Il est amèrement décevant de constater que le gouvernement américain, qui continue à transférer à Israël des armes utilisées pour mener des attaques contre des civils et commettre d’autres violations du droit international à Gaza, n’est pas disposé à exercer les pressions nécessaires pour qu’Israël ouvre davantage de voies d’accès à l’aide et qu’il recourt plutôt à des largages aériens.
Le fait qu’Israël ne permette pas l’acheminement d’une aide adéquate aux Palestiniens de Gaza va à l’encontre de l’arrêt de la Cour internationale de justice visant à empêcher un génocide.
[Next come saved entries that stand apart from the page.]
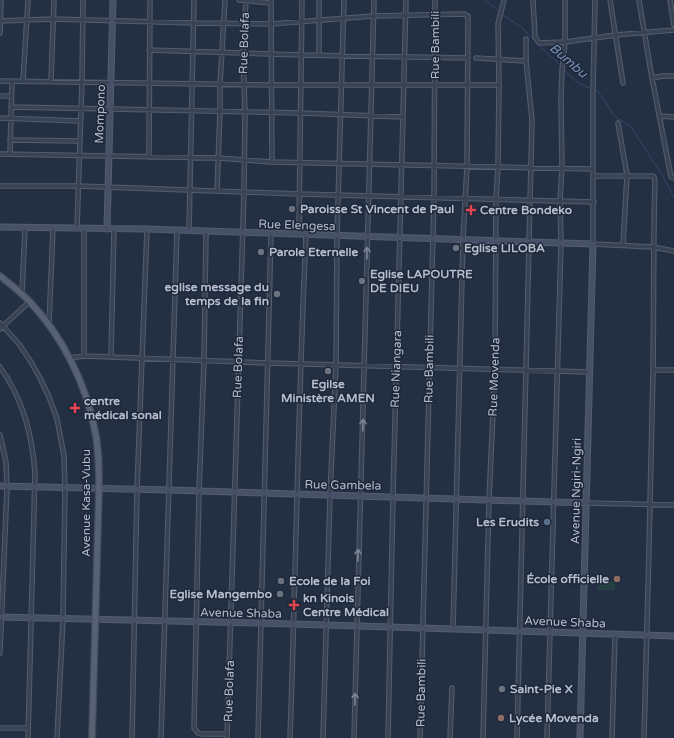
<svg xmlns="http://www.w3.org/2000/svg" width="674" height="738" font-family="'Varela Round',sans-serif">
  <rect width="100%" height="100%" fill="#233044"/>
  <!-- medical -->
  <path fill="#343144" d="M466,206H476V214H466Z"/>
  <!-- green -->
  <path fill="#254045" d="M598,581H615V590H598Z"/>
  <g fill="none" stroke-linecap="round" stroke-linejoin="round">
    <!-- stream -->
    <path stroke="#34476b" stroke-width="1" d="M485,0L500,12
      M502,14L521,27L537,43
      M539,45L561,66
      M563,69L577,82L591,89
      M594,90L597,91L605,101L614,116L631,127L661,173L674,197"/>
    <defs>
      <path id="street" d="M239,0L271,3
        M271,0L272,162
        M319,0V55
        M533,0L535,37L539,43L565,42L616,35L674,30
        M595,0L593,92V244L653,247L674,251
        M610,0L623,83
        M639,0L652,78L671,177L674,178
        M670,0L674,25
        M0,21L53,19L194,23L271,24L373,16L464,14L468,16L467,166L463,239L453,629
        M0,33L1,0
        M149,50L301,55L468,58
        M476,58L526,61
        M652,78L663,76H674
        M0,81L271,85H499
        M23,81L28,0
        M51,81L54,0
        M0,96H11
        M11,107L301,113L403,117
        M659,116L674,117
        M0,118L80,121
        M618,123L627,175L623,245
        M10,140L79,141
        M0,154L218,158L272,162L592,169
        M10,154L12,81
        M149,157L150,0
        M593,176H653L654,177L655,180C653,243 654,306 653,370C651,493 647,615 644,738
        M0,186H78L299,194L594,202
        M217,191L220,111V84L225,0
        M77,228L82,82L83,0
        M84,228V356
        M189,231L194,0
        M206,232L204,361L199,491L194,728L198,733L201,734H227
        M22,293L25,228
        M0,323L19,344L31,362L40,378L49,397L57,419L64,456L65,488L63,619L57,738
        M49,324L53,228
        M0,329L30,301
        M111,357L114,229
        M69,358L84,356L268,363L589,372
        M0,367C23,399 32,434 35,473L28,738
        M653,370H674
        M0,435L6,462L7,487L0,653
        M586,503L674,505
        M0,728H28
        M132,738L137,489L147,229
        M161,738L177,231
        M227,738L244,191L245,112L243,54L246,0
        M258,738L271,234
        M290,738C296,570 298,402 306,235L300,231L299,226L302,0
        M323,738L330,495L336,365L337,236L344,0
        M354,738L374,0
        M388,738L393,496L406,0
        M420,738L434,197L435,0
        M450,738L452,688
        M483,738L489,500L495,369L496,199L498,166L499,85L498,24L504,0
        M517,738L532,120L526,61V39
        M547,738L561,244L560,200L562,168L561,99L562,71L565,42V0
        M612,738L615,634"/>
      <path id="secondary" d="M0,227L147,229L593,244L580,738
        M107,229L113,0
        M0,486L168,490L586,503
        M0,617L294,624L674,636"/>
      <path id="primary" d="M0,276C10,284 21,292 30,302C63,337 86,384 95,431C99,450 99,469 99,489L92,738"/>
    </defs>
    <!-- street casing -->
    <use href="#street" stroke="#535d6e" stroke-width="5.5"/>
    <!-- secondary casing -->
    <use href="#secondary" stroke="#535d6e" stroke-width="7"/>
    <!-- primary casing -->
    <use href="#primary" stroke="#424b5d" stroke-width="8"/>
    <!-- street -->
    <use href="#street" stroke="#384253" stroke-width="3.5"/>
    <!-- secondary -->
    <use href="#secondary" stroke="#465067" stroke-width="5"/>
    <!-- primary -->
    <use href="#primary" stroke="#566173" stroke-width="5.5"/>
  </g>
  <!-- one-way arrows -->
  <defs><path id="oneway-shaft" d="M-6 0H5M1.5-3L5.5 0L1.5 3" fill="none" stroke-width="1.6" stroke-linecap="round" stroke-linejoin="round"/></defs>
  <g stroke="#7d8696">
    <use href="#oneway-shaft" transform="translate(367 253) rotate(-89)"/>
    <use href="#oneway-shaft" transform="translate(363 425) rotate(-88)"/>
    <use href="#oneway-shaft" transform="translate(358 555) rotate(-88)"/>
    <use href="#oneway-shaft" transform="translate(355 699) rotate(-89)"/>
  </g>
  <!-- markers -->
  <g fill="#6b7280" stroke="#1d2739" stroke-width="1.5">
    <circle cx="292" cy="209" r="4"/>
    <circle cx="456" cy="248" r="4"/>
    <circle cx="261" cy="252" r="4"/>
    <circle cx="362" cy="281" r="4"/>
    <circle cx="277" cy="294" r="4"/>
    <circle cx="328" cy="371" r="4"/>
    <circle cx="281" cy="581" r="4"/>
    <circle cx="280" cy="594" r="4"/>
    <circle cx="502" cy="689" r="4"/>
  </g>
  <g fill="#e0444e" stroke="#1d2739" stroke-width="1.5">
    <path d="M469 204h4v4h4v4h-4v4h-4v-4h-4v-4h4z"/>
    <path d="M73 402h4v4h4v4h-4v4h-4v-4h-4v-4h4z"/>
    <path d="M292 599h4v4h4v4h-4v4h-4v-4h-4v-4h4z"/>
  </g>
  <circle fill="#5c6f8a" stroke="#1d2739" stroke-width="1.5" cx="547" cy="522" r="4"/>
  <g fill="#8d6e63" stroke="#1d2739" stroke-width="1.5">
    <circle cx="617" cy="579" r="4"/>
    <circle cx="501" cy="718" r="4"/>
  </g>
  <g text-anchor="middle" stroke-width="3" stroke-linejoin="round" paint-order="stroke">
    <!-- street labels -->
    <g font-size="12" fill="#b5bdcd" stroke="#1d2739">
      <text transform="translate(244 43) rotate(-88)" y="4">Rue Bolafa</text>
      <text transform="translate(435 45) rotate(-90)" y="4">Rue Bambili</text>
      <text transform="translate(100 114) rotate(-88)" y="4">Mompono</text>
      <text transform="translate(297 225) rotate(2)" y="4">Rue Elengesa</text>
      <text transform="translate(238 367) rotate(-88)" y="4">Rue Bolafa</text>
      <text transform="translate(396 369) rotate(-88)" y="4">Rue Niangara</text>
      <text transform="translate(429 369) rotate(-89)" y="4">Rue Bambili</text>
      <text transform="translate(494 377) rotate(-88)" y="4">Rue Movenda</text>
      <text transform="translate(343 485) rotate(1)" y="4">Rue Gambela</text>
      <text transform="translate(576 491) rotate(-89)" y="4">Avenue Ngiri-Ngiri</text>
      <text transform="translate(86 503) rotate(-90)" y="4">Avenue Kasa-Vubu</text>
      <text transform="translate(241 613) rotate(1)" y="4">Avenue Shaba</text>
      <text transform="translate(565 622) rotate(2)" y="4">Avenue Shaba</text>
      <text transform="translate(229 691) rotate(-88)" y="4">Rue Bolafa</text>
      <text transform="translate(421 693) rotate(-89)" y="4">Rue Bambili</text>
    </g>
    <!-- poi labels -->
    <g font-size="12" font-weight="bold" fill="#b5bdcd" stroke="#1d2739" text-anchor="start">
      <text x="300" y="213">Paroisse St Vincent de Paul</text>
      <text x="480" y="214">Centre Bondeko</text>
      <text x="464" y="252">Eglise LILOBA</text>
      <text x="269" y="256">Parole Eternelle</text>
      <text x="370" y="278">Eglise LAPOUTRE<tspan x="370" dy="14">DE DIEU</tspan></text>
      <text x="269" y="291" text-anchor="end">eglise message du<tspan x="269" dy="14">temps de la fin</tspan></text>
      <text x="328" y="388" text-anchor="middle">Egilse<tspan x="328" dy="14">Ministère AMEN</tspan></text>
      <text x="84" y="405">centre<tspan x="84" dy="14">médical sonal</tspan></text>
      <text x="539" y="526" text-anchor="end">Les Erudits</text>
      <text x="609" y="583" text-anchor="end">École officielle</text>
      <text x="289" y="585">Ecole de la Foi</text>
      <text x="272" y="598" text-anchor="end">Eglise Mangembo</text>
      <text x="303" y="602">kn Kinois<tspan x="303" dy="14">Centre Médical</tspan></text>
      <text x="510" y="693">Saint-Pie X</text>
      <text x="509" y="722">Lycée Movenda</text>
    </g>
    <!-- water labels -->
    <g font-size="13" font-style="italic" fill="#7a90b8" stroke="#1d2739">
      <text transform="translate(569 60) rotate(41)" y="5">Bumbu</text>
    </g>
  </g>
</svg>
Le 26 janvier, la CIJ a ordonné à Israël de prendre « des mesures immédiates et efficaces » pour permettre l’acheminement de l’aide humanitaire et des services de base aux Palestiniens de Gaza.
La rétention de l’aide est une violation grave du droit international et dure depuis 16 ans dans le cadre du blocus illégal d’Israël. Le comportement d’Israël constitue une violation flagrante de son obligation, en tant que puissance occupante, de veiller à ce que les besoins fondamentaux des civils de Gaza soient satisfaits.